■ GOAL: Copy out all the data below, changing every "collector number" to "field number" and keeping everything else the same. Leave out the pictures.

/---

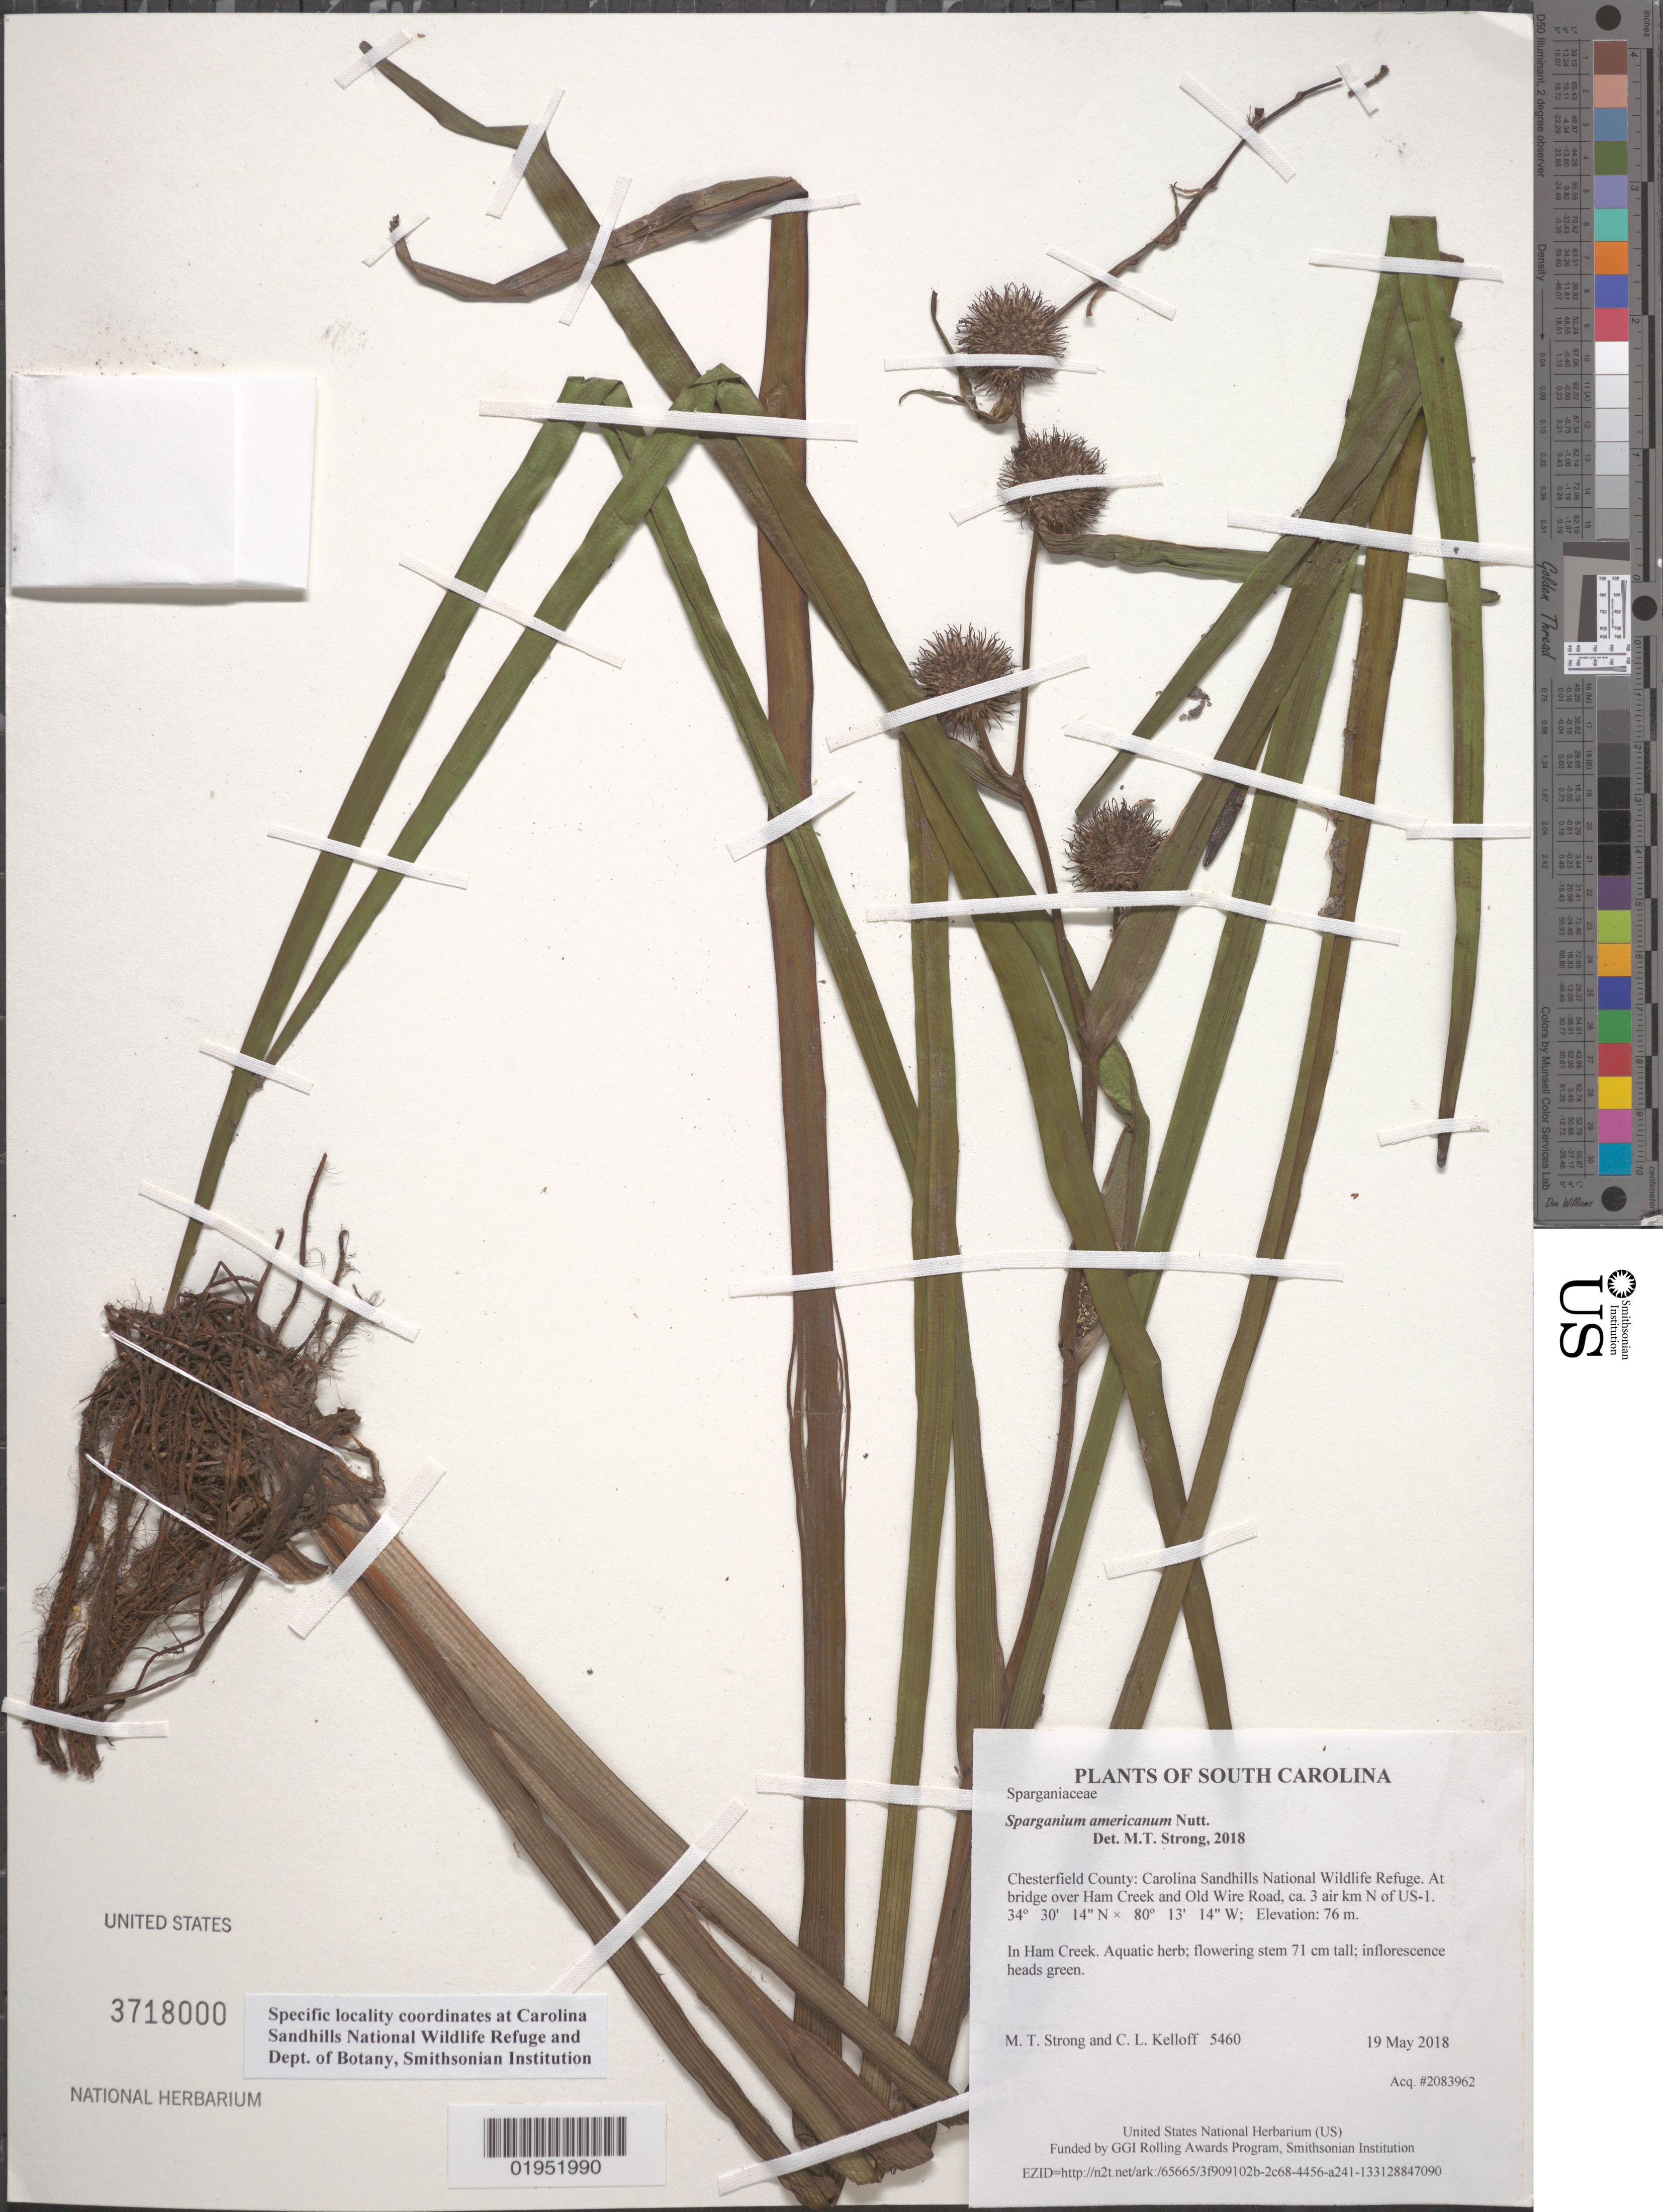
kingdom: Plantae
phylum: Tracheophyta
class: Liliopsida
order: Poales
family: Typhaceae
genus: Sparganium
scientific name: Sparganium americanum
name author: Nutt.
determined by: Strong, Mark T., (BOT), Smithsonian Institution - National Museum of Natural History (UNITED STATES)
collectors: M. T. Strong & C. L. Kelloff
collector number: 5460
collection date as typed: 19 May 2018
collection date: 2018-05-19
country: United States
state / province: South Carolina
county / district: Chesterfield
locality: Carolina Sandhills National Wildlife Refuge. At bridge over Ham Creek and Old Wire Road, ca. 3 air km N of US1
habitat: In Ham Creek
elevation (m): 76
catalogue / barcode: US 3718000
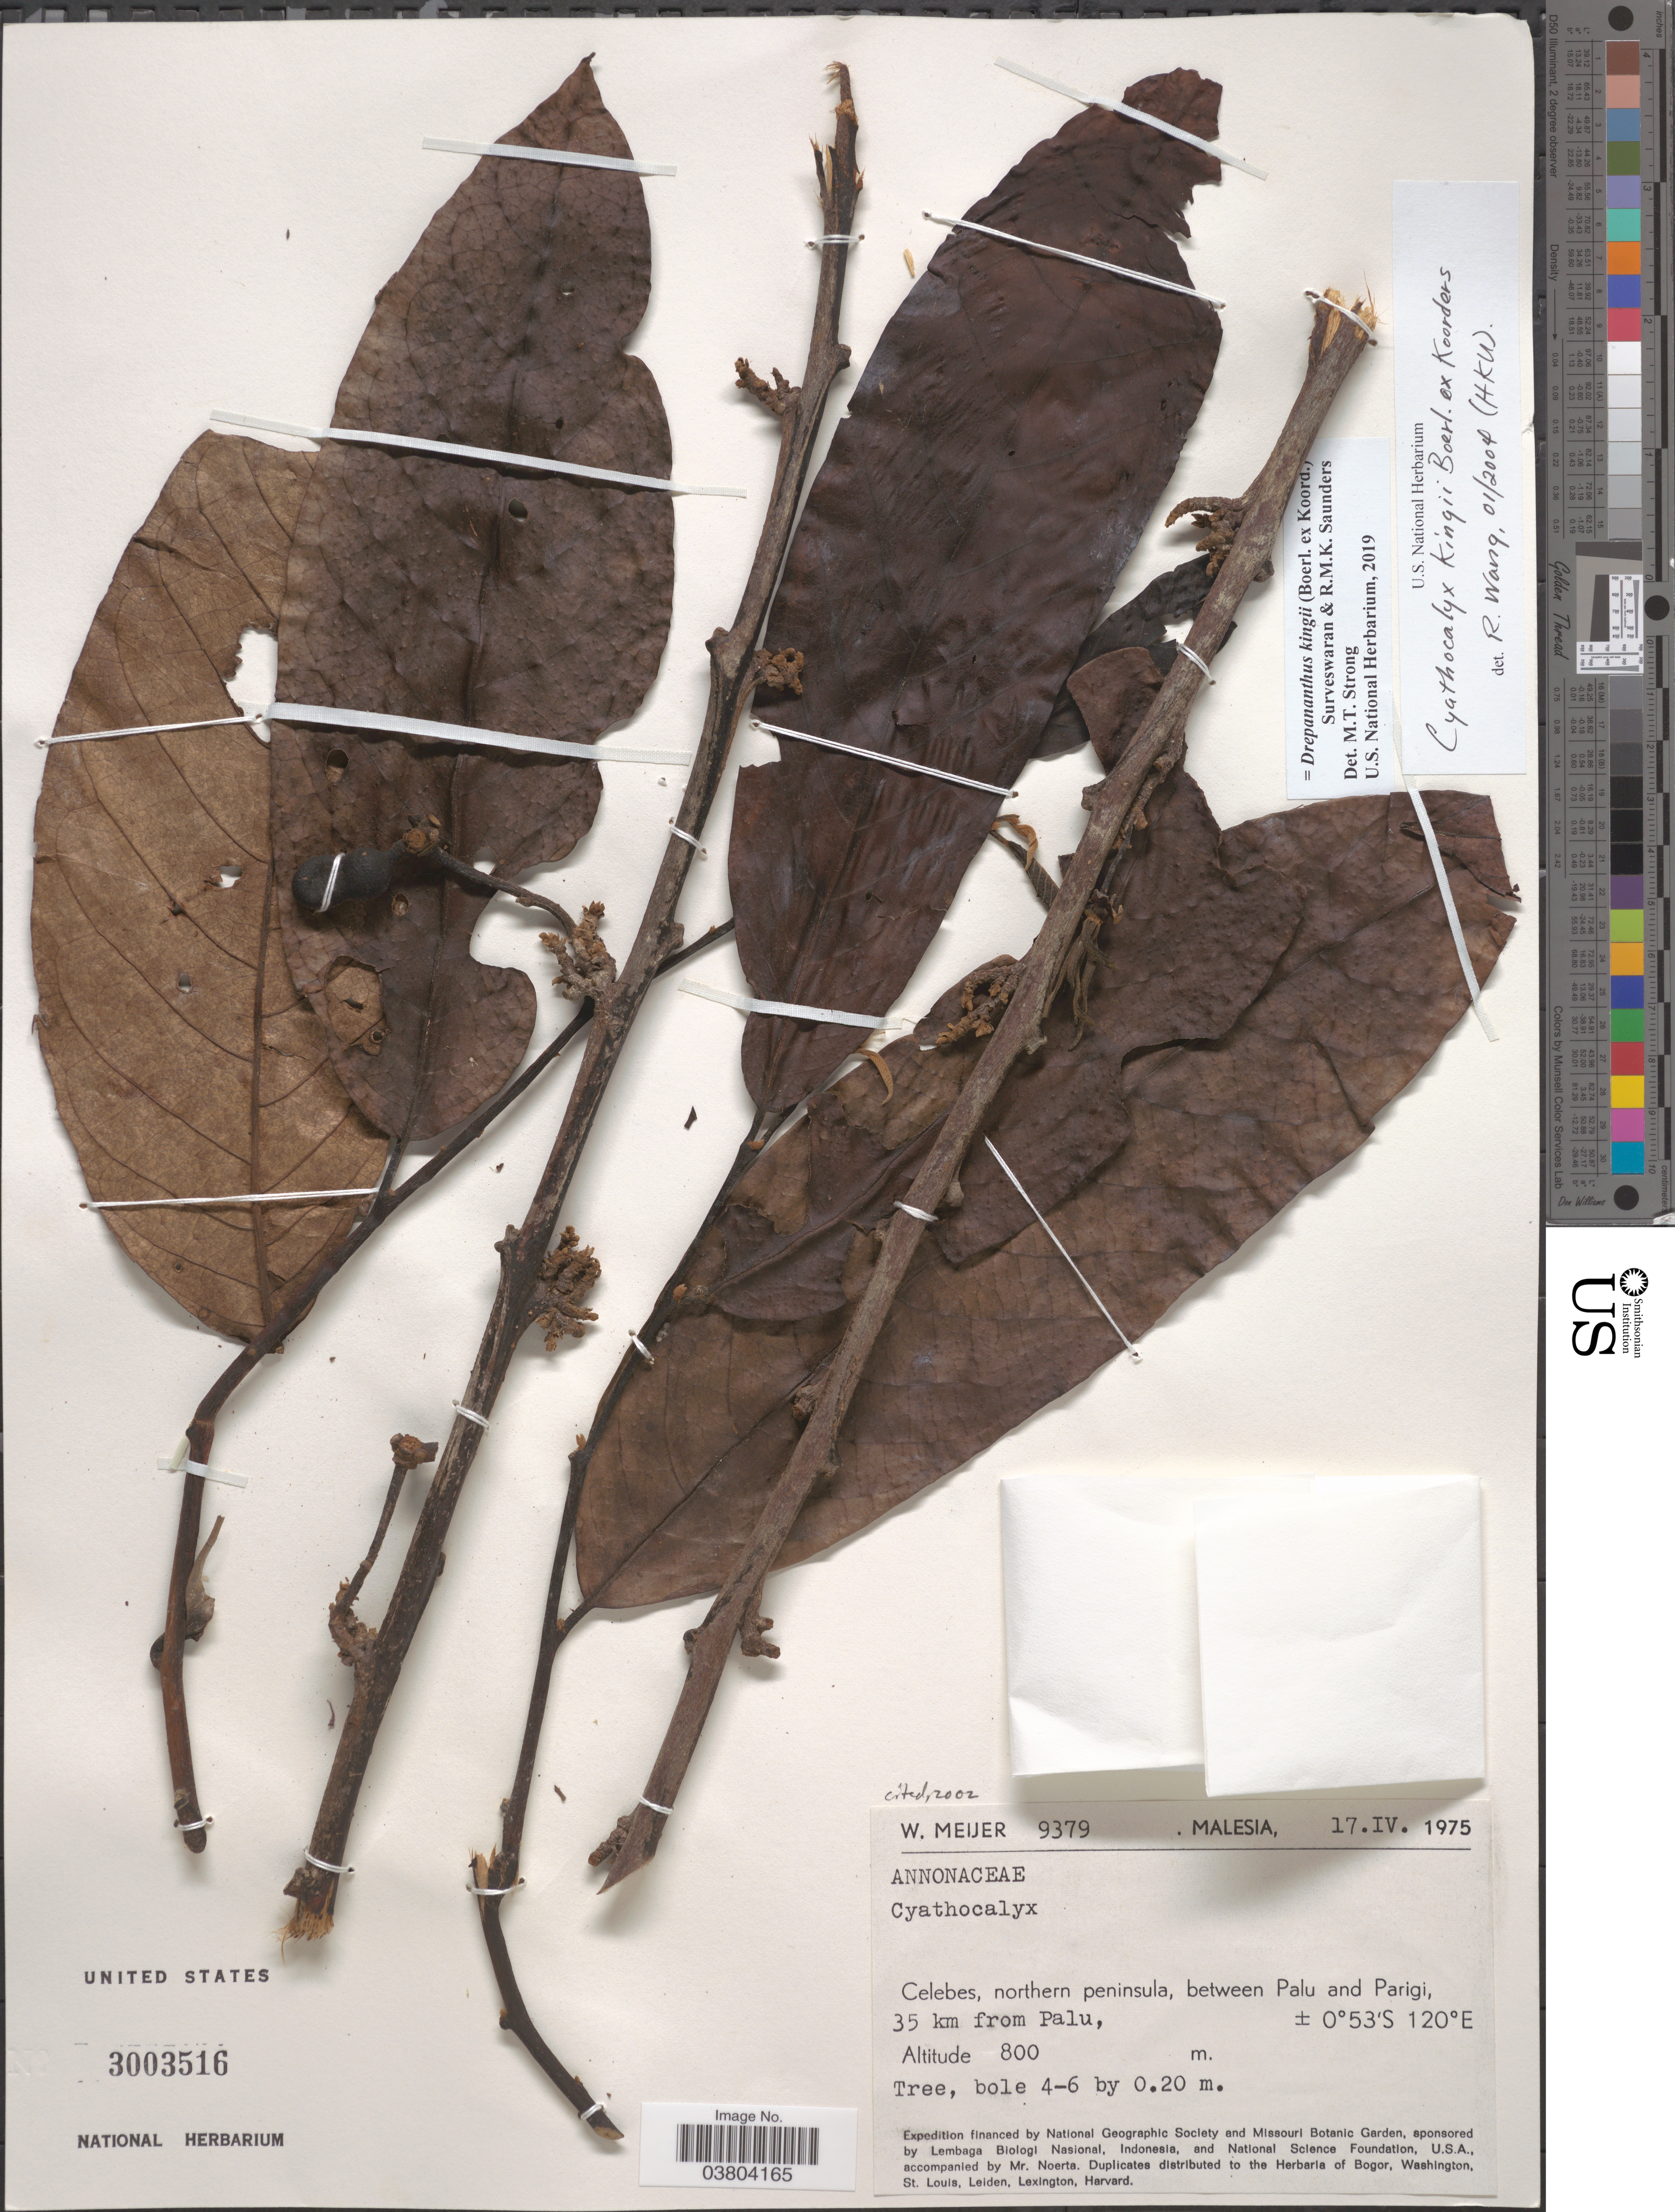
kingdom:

\---

■ SOLVED PROBLEM:
kingdom: Plantae
phylum: Tracheophyta
class: Liliopsida
order: Poales
family: Typhaceae
genus: Sparganium
scientific name: Sparganium americanum
name author: Nutt.
determined by: Strong, Mark T., (BOT), Smithsonian Institution - National Museum of Natural History (UNITED STATES)
collectors: M. T. Strong & C. L. Kelloff
field number: 5460
collection date as typed: 19 May 2018
collection date: 2018-05-19
country: United States
state / province: South Carolina
county / district: Chesterfield
locality: Carolina Sandhills National Wildlife Refuge. At bridge over Ham Creek and Old Wire Road, ca. 3 air km N of US1
habitat: In Ham Creek
elevation (m): 76
catalogue / barcode: US 3718000
kingdom:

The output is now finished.